Is this not a logical setup? The only option I see is that you can only communicate with management interface when on the same subnet and when you are you can't use the ASA as a router. But that seems pretty limiting to me.

The management interface is typically used with a dedicated out-of-band management network or at least a specific management station. These networks or devices are usually separeted from the production network and inband access is therefore intentionally denied.

In your case it looks like there is free intervlan routing between vlan 102 (your management interface vlan), vlan 21 (your PC) and vlan 100 (inside). In terms of security that means all networks have the same security or trust level, hence it does not add any security to use a dedicated management interface. You could as well use inband management and use your inside interface to access the ASA.

One more thing: you can remove this route

S    192.168.21.0 255.255.255.0 [1/0] via 192.168.100.1, inside

and add this one

route management 192.168.21.0 255.255.255.0 192.168.102.6

and you would still be able to reach the outside world from your 192.168.21.0/24 network.

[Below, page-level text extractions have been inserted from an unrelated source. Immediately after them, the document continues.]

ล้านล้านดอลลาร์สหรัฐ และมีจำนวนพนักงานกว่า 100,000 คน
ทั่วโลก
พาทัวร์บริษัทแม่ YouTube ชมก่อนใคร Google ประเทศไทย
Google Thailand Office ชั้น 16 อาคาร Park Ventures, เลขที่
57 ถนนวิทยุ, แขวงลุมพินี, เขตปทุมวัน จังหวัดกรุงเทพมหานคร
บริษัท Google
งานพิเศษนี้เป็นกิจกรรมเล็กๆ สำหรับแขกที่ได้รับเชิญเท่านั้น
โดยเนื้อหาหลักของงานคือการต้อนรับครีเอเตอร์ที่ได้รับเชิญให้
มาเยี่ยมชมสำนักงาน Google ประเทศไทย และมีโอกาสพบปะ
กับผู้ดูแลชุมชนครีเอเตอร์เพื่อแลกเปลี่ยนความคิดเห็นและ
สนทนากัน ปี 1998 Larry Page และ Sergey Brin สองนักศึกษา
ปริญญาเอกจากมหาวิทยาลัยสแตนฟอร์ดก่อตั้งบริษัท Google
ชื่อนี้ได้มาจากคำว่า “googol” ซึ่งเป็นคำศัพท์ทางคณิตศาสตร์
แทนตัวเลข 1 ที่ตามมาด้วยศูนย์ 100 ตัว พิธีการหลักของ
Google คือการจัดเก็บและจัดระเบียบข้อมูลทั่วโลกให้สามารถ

This is because the return traffic from outside to this network would be routed based on the connection table and not the routing table. However traffic initiated from outside would not have a con table entry and a routing table lookup would point to the management interface which would then force the ASA to drop the packets.

I hope that is not getting to confusing now...

That makes sense.

Thanks for the input. I am kind of new to Cisco equipment. Enjoying learning about it but sometimes it can be a little frustrating.